> Records to process:
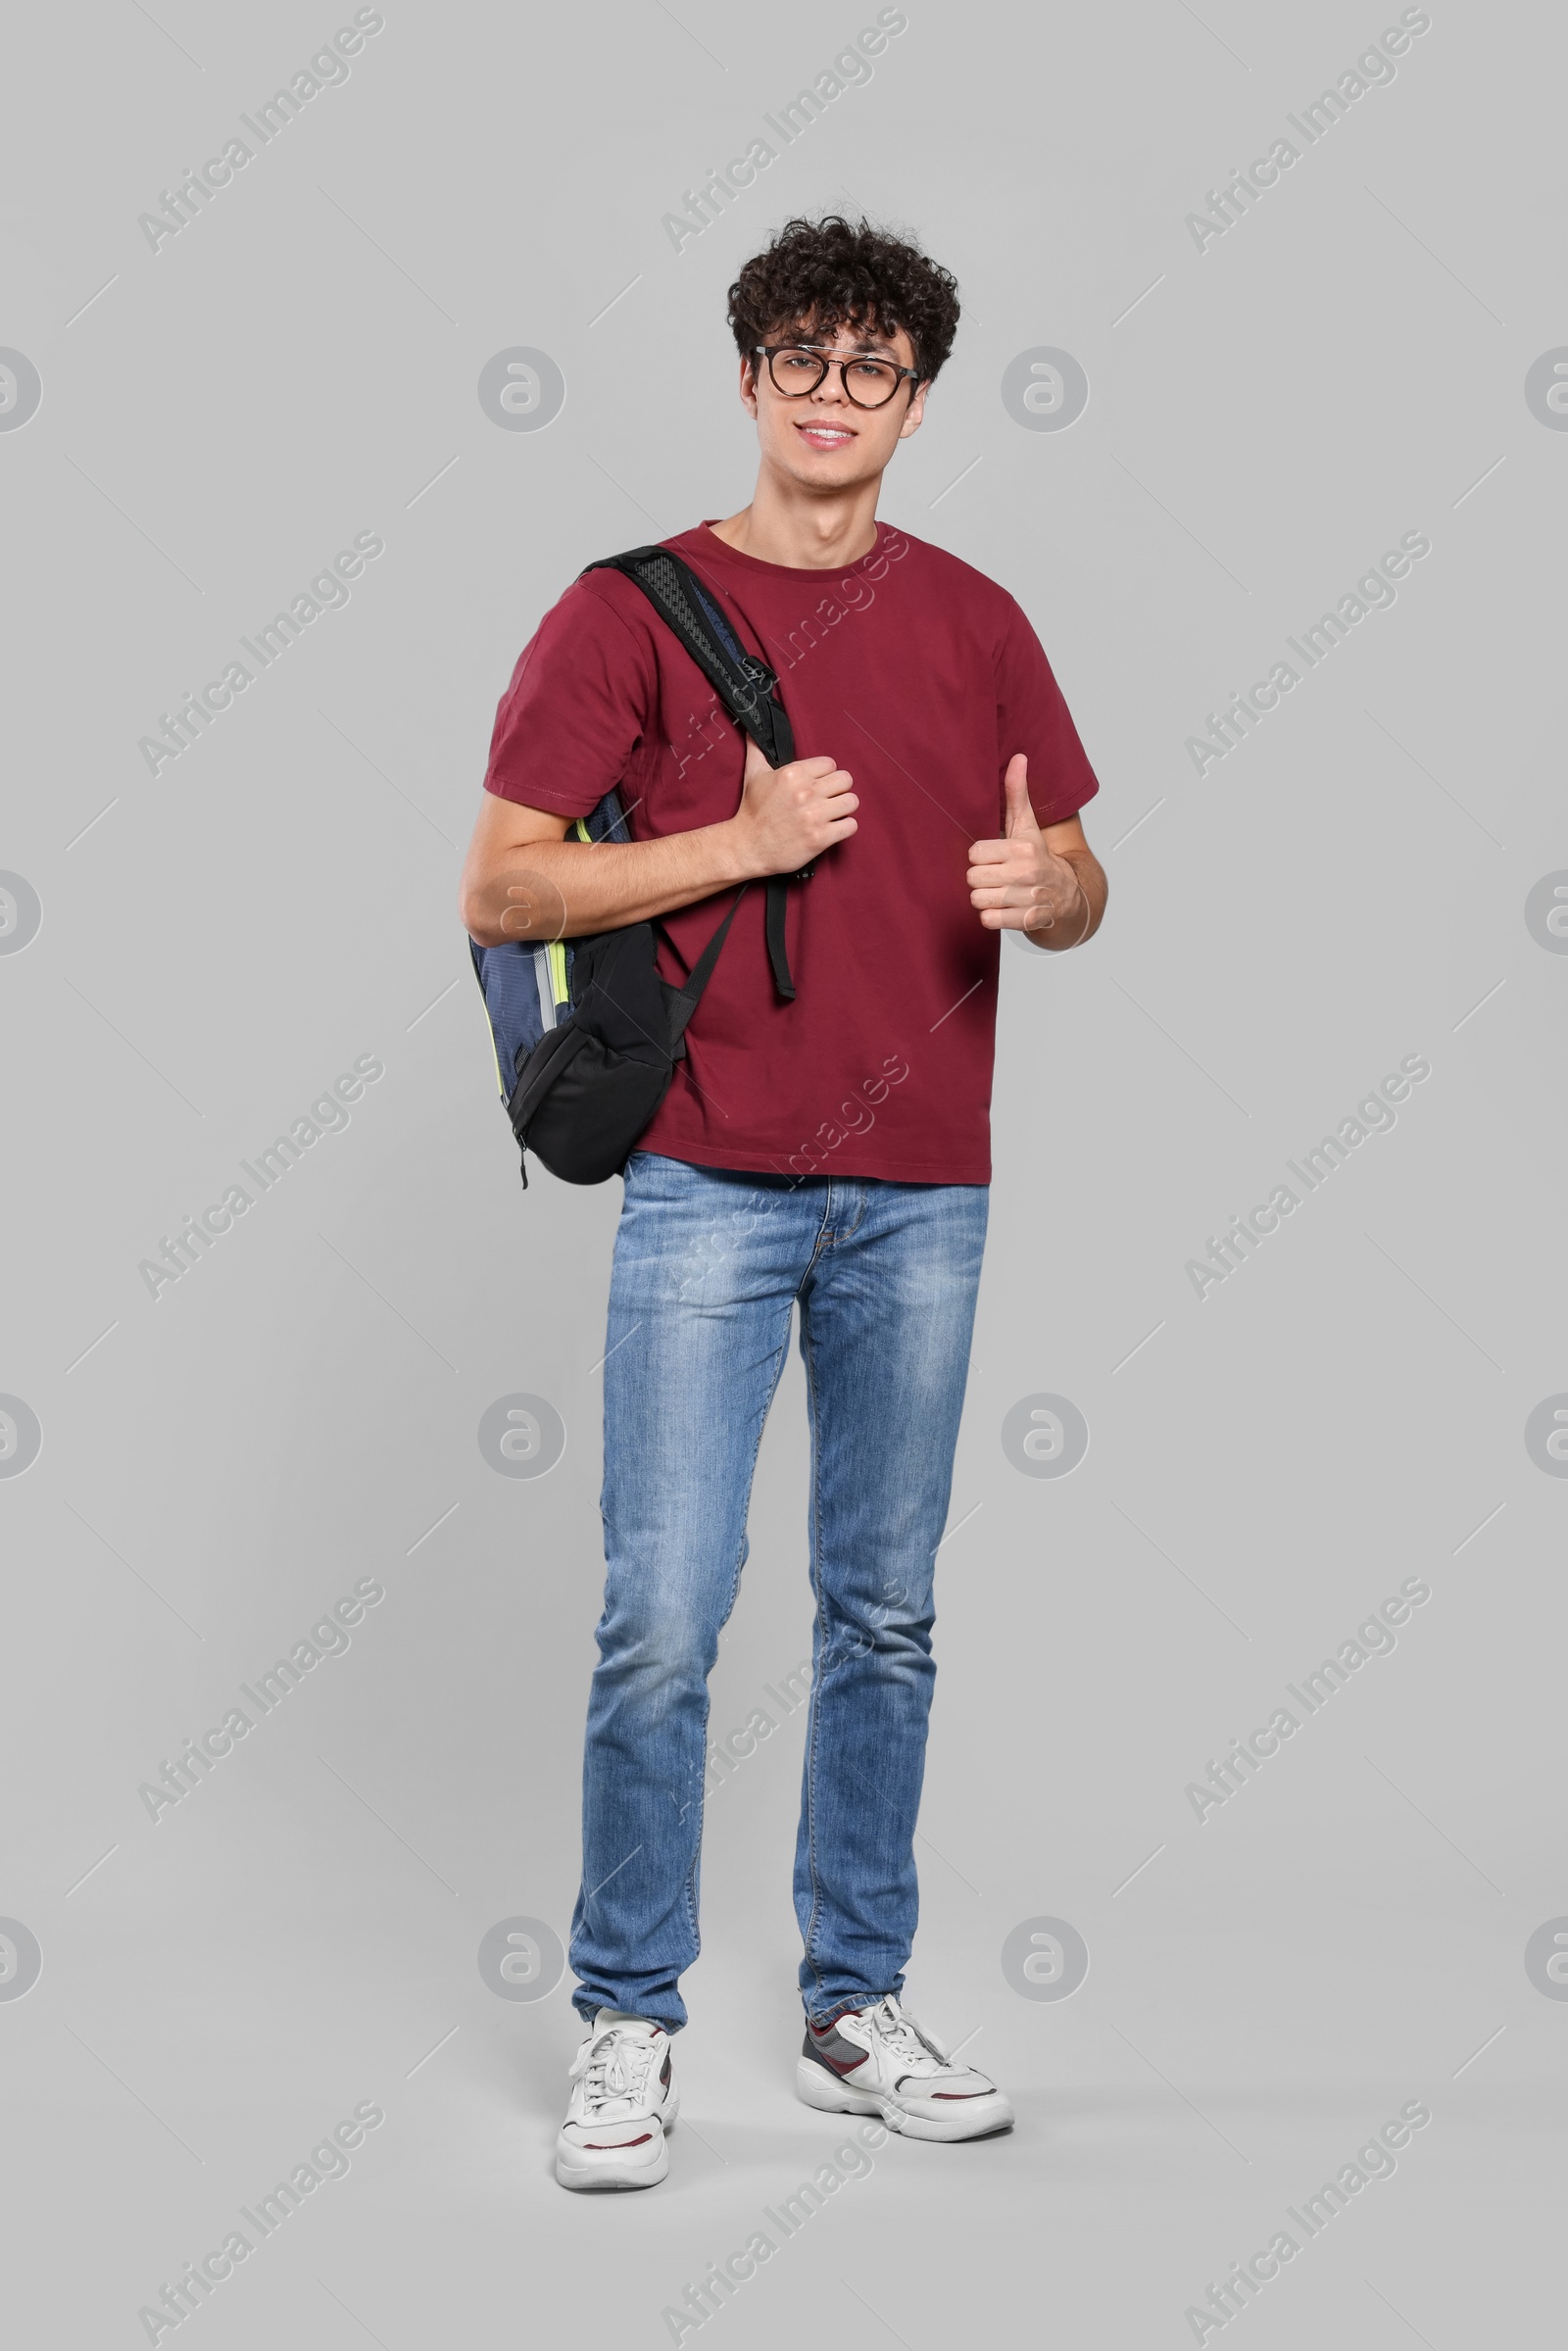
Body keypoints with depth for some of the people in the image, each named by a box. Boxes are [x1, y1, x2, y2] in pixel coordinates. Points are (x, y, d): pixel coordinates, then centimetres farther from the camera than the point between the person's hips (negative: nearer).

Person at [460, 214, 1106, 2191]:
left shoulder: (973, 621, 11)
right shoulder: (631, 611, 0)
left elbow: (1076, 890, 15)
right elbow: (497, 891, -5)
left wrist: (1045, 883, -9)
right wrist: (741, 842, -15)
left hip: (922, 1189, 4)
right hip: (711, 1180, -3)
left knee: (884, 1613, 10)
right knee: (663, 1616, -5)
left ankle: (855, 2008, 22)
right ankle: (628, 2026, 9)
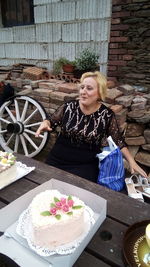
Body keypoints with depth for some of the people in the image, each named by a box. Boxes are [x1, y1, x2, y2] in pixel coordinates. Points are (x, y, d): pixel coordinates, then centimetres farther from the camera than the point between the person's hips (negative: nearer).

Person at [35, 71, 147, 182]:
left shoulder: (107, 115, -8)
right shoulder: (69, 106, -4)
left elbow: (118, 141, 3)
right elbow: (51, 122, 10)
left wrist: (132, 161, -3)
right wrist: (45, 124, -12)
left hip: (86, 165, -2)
--
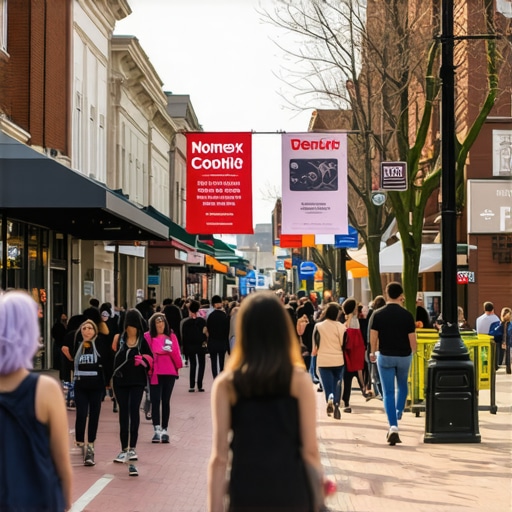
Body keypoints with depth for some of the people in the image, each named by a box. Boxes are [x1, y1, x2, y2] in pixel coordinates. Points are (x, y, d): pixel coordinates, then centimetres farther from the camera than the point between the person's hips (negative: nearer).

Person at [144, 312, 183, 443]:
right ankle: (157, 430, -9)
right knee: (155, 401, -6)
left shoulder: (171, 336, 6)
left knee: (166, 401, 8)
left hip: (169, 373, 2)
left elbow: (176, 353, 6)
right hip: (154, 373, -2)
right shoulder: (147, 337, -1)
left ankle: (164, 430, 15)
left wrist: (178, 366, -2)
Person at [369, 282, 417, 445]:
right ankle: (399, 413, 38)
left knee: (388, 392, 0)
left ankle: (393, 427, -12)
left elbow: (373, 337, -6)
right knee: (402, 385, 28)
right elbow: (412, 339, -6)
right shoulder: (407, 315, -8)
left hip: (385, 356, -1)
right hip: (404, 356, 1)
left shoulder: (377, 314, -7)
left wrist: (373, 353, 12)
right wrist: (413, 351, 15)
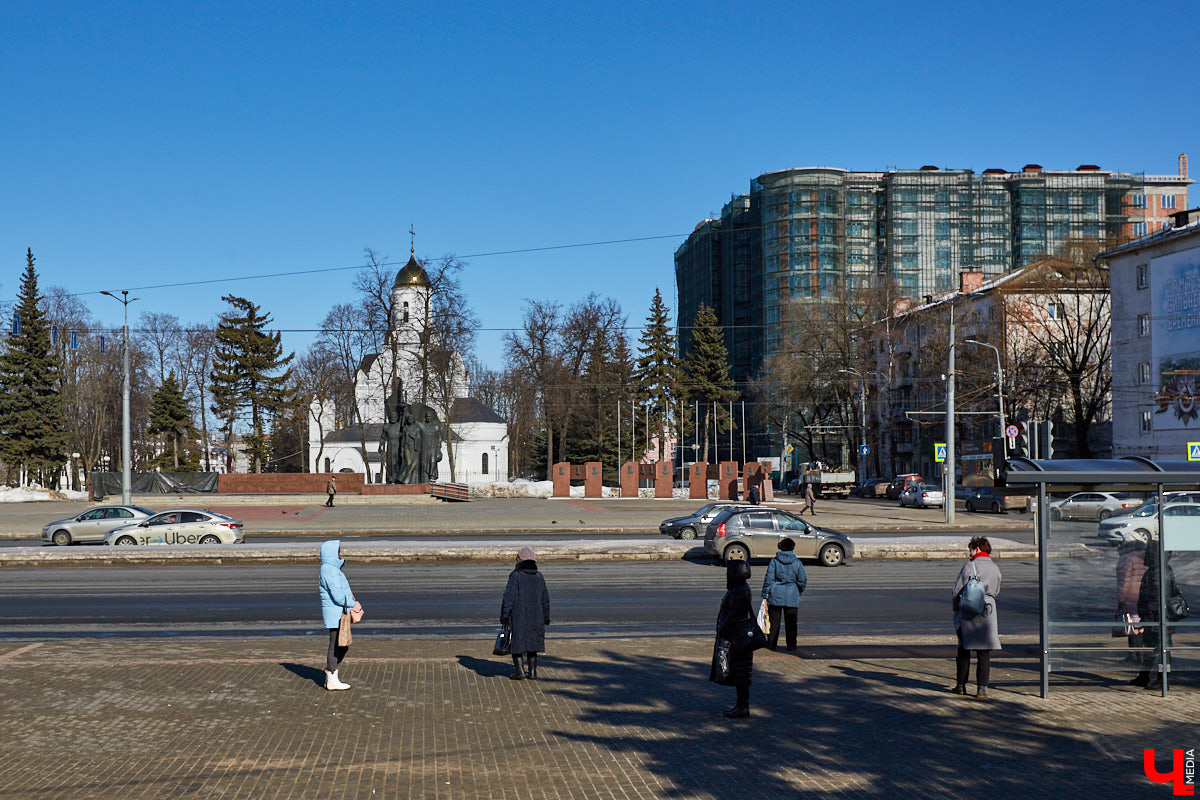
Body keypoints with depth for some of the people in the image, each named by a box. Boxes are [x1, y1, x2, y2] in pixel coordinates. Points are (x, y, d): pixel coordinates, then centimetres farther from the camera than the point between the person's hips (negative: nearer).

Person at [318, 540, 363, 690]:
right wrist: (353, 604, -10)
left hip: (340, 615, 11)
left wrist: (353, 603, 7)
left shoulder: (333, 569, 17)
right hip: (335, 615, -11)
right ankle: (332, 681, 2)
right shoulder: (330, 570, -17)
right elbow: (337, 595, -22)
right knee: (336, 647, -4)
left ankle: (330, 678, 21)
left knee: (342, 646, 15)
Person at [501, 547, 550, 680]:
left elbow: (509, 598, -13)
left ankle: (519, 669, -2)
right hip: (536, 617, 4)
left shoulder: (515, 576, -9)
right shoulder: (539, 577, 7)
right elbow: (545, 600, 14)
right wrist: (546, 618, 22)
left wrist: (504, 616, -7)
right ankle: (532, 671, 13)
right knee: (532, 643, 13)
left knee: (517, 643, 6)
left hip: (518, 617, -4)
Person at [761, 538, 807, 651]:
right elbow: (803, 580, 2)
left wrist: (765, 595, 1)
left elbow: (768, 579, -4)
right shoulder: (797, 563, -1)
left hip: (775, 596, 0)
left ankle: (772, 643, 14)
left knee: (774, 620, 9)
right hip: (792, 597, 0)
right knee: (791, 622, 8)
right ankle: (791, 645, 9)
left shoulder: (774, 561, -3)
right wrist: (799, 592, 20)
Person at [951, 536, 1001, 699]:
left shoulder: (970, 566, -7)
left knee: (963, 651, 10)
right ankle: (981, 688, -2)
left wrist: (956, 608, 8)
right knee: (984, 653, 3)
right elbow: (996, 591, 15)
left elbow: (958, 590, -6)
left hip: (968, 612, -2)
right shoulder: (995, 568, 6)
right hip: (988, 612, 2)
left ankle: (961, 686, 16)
==
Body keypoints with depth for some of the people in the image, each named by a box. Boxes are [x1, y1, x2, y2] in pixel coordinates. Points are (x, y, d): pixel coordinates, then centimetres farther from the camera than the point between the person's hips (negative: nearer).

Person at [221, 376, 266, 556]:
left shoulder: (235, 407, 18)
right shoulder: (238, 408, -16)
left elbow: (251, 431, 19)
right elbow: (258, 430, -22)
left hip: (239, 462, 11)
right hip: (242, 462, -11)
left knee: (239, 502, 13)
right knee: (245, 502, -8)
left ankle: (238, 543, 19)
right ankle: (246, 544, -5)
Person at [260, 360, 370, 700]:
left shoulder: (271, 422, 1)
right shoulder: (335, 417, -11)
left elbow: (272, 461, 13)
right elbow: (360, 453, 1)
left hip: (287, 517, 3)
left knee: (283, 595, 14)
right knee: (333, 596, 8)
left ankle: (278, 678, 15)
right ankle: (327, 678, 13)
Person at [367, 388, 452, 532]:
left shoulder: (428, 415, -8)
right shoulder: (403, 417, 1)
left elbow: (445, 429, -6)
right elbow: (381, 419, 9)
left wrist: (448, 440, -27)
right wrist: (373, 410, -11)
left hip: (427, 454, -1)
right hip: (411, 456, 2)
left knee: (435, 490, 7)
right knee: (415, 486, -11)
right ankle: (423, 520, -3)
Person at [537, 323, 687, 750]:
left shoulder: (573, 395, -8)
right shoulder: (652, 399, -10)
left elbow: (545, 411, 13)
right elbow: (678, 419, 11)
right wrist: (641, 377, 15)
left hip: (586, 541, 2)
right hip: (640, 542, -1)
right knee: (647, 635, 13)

> Problem:
Look above for the line with "left wrist: (178, 366, -2)" and copy exactly from it through the line with "right hip: (335, 615, -11)", both included. Omit the pictures.

> Written solution:
left wrist: (178, 366, -2)
Person at [369, 282, 417, 445]:
right ankle: (399, 413, 38)
left knee: (388, 392, 0)
left ankle: (393, 427, -12)
left elbow: (373, 337, -6)
right knee: (402, 385, 28)
right elbow: (412, 339, -6)
right shoulder: (407, 315, -8)
left hip: (385, 356, -1)
right hip: (404, 356, 1)
left shoulder: (377, 314, -7)
left wrist: (373, 353, 12)
right wrist: (413, 351, 15)
Body keypoints with depth for some of the people in the image, each named by a box. Boxes are [x1, y1, x2, y2] in pixel coordinates. Points are (x, y, d): pixel coordinates, then centimetres farther from the camera than the point between the person's hips (negative: nearer).

Person at [318, 540, 363, 690]:
right wrist: (353, 604, -10)
left hip: (340, 615, 11)
left wrist: (353, 603, 7)
left shoulder: (333, 569, 17)
right hip: (335, 615, -11)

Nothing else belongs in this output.